Ha cercato il volo, la pace di una sposa all’altare. Ha abbracciato l’arte per farne messaggio di speranza e si è inginocchiata davanti ai volti ospitali, per dire che la guerra può essere anche un miraggio.
Giuseppina Pasqualino Di Marineo, in arte Pippa Bacca, sapeva che non sarebbe stato facile. Credeva nell’amore, nella fratellanza fra i popoli. Desiderava che fili invisibili avvicinassero le distanze scavate dagli uomini in conflitto. Si interrogava sull’esistenza e sapeva che la morte e la miseria creano corone di spine.
Si è punta.
Aveva fatto della performance la sua ragione di vita e con l’amica Silvia Moro aveva ideato Spose in viaggio – Brides on tour: partire da Milano e attraversare undici Paesi in cui la parola “fratello” suonava ancora come un colpo di stocco. L’ex Jugoslavia, la Bulgaria, la Turchia e la Siria, poi il Libano, l’Egitto, la Giordania e la Cisgiordania, per arrivare, infine, in Israele.

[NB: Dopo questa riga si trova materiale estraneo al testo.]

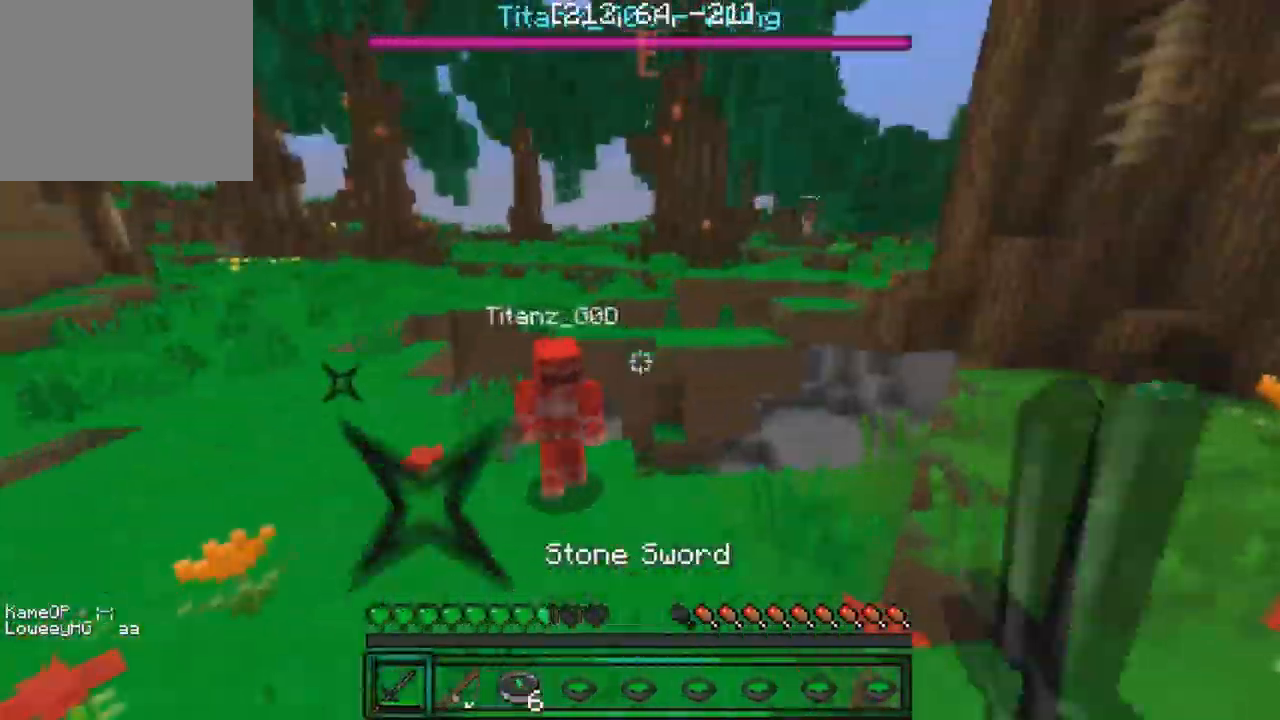
{"keys": ["w"], "events": []}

Non ce l’ha fatta. Era il 31 marzo 2008 e si trovava a Gebze, in Turchia, quando venne violentata e poi brutalmente uccisa. L’autostop, e quell’affidarsi all’altro che era mondo e accoglienza, punto focale della sua ricerca sul corpo.
Aveva trentatré anni ed era vestita di bianco. La purezza di un abito che avrebbe terminato di cucire alla fine di un percorso fatto di nomi e strade, di lingue nuove e sapori speziati. Di madri pronte a raccontare i silenzi. Il significato di una performance si disegna durante il tragitto e lei lo sapeva che “poter andare dove si vuole/ è il gesto originario dell’essere liberi”. Perché l’uomo è un essere relazionale e ha bisogno di essere riconosciuto per affermare la propria identità.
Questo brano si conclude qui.